Morceaux de mouton cuits longuement avec du cumin, de la coriandre et du sel, puis confits dans la graisse de queue fondue qui les scelle et les conserve plusieurs semaines. On les réchauffait en route dans un peu de cette même graisse, avec du pain plat. C'est la technique de conservation par excellence des nomades et voyageurs centre-asiatiques.

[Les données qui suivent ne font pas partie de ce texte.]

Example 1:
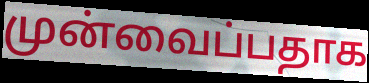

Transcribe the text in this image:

முன்வைப்பதாக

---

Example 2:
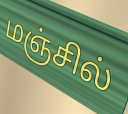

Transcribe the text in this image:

மஞ்சில்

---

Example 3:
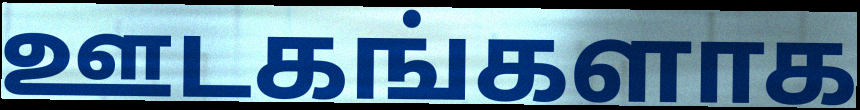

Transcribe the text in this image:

ஊடகங்களாக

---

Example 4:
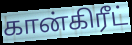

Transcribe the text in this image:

கான்கிரீட்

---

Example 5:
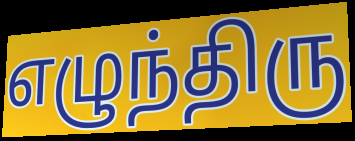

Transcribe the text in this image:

எழுந்திரு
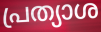
പ്രത്യാശ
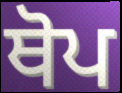
ਥੋਪ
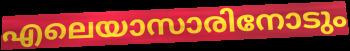
എലെയാസാരിനോടും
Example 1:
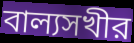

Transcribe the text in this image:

বাল্যসখীর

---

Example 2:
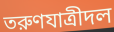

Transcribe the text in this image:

তরুণযাত্রীদল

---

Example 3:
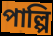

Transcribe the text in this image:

পাল্পি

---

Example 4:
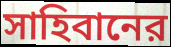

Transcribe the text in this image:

সাহিবানের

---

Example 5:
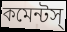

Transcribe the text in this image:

কমেন্টস্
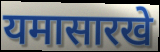
यमासारखे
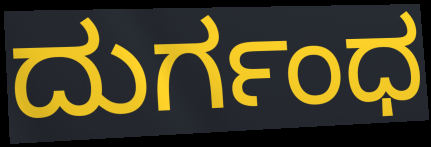
ದುರ್ಗಂಧ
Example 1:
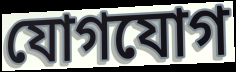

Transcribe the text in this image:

যোগযোগ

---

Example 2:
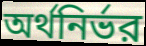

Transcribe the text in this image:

অর্থনির্ভর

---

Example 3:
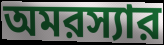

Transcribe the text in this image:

অমরস্যার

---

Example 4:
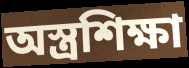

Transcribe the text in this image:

অস্ত্রশিক্ষা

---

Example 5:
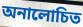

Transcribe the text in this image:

অনালোচিত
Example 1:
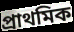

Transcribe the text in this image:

প্ৰাথমিক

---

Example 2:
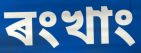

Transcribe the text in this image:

ৰংখাং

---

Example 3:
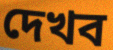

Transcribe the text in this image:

দেখব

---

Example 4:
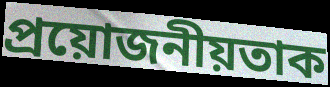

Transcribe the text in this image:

প্ৰয়োজনীয়তাক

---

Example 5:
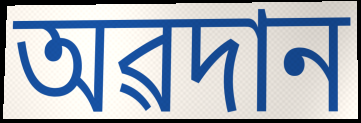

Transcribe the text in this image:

অৱদান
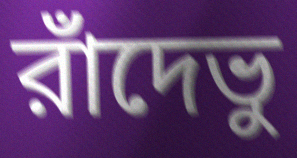
রাঁদেভু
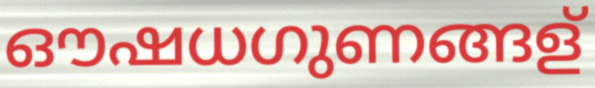
ഔഷധഗുണങ്ങള്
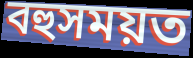
বহুসময়ত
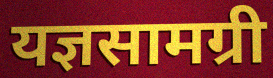
यज्ञसामग्री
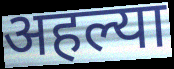
अहल्या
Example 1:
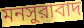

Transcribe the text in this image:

মনসুরাবাদ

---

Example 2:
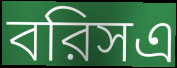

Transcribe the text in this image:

বরিসএ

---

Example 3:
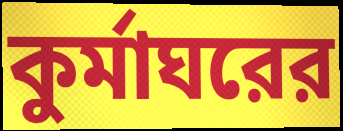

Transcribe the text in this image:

কুর্মাঘরের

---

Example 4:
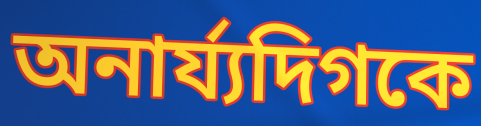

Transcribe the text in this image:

অনার্য্যদিগকে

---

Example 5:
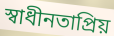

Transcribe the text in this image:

স্বাধীনতাপ্রিয়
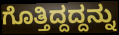
ಗೊತ್ತಿದ್ದದ್ದನ್ನು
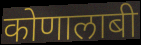
कोणालाबी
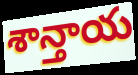
శాన్తాయ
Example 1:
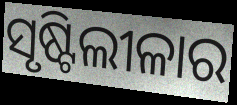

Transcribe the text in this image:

ସୃଷ୍ଟିଲୀଳାର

La route de Samarcande à Boukhara est longue, et un prince ne peut s'arrêter dans chaque caravansérail. Avant chaque voyage, mes cuisiniers préparent la qotirma : ils coupent la viande en morceaux, la font cuire avec du cumin et du sel jusqu'à ce que toute l'eau s'en soit allée, puis la scellent sous la graisse de dumba dans des jarres de terre. Ainsi conservée, elle se garde des semaines. Le soir au campement, on en tire quelques morceaux que l'on réchauffe sur les braises avec du non — un repas simple, mais qui nourrit le corps comme l'étude des astres nourrit l'esprit.
Ulugh Beg
Ingrédients
  • Mouton (épaule ou gigot)un beau morceau (Viande principale)
  • Graisse de queue de mouton (dumba)abondamment (Scellement et conservation)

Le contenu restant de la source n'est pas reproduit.